Customer Experience News & Trends

What sales reps can do when key customer decision-makers are replaced

In these days of transitions and mergers, it’s not unusual for your key customers to be replaced. But a change in customer decision-makers doesn’t have to mean a lost account. Salespeople who handle buyer changes properly find the accounts can be as profitable as ever.

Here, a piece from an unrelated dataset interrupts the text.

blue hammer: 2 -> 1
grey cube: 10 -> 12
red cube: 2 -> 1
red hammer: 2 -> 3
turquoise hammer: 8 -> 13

Some tactics to deal with the transition smoothly:

  1. Show the relationship history. Your major challenge may be to overcome the new buyer’s previous relationship with a competitor. It’s important to show the new buyer how successful the relationship has been and prove that it shouldn’t change. Information like delivery statistics, cost reductions and testimonials from the new buyer’s co-workers may encourage the buyer to stick with you.
  2. Find new hot buttons. Since you’re dealing with a different decision-maker, his or her hot buttons may be different from the last person you worked with. Mention the priorities of the predecessor and see if the replacement feels the same way.
  3. Focus on service. Treat the new buyer the same way you would treat a new customer. Focus on follow-through and clear communication. It may be a good idea to inform other departments in your company to give the account extra attention too, especially during the transition period.
  4. Establish a comfort level. After you have proven yourself to the new buyer, suggest you set up new guidelines. When trust has been earned, the buyer may want to change communication methods or the way the account is being handled.

Adapted from the book “Top Gun Selling: Winning Tactics of the Top 2% of Salespeople,” by Bill Blades, a sales and leadership specialist.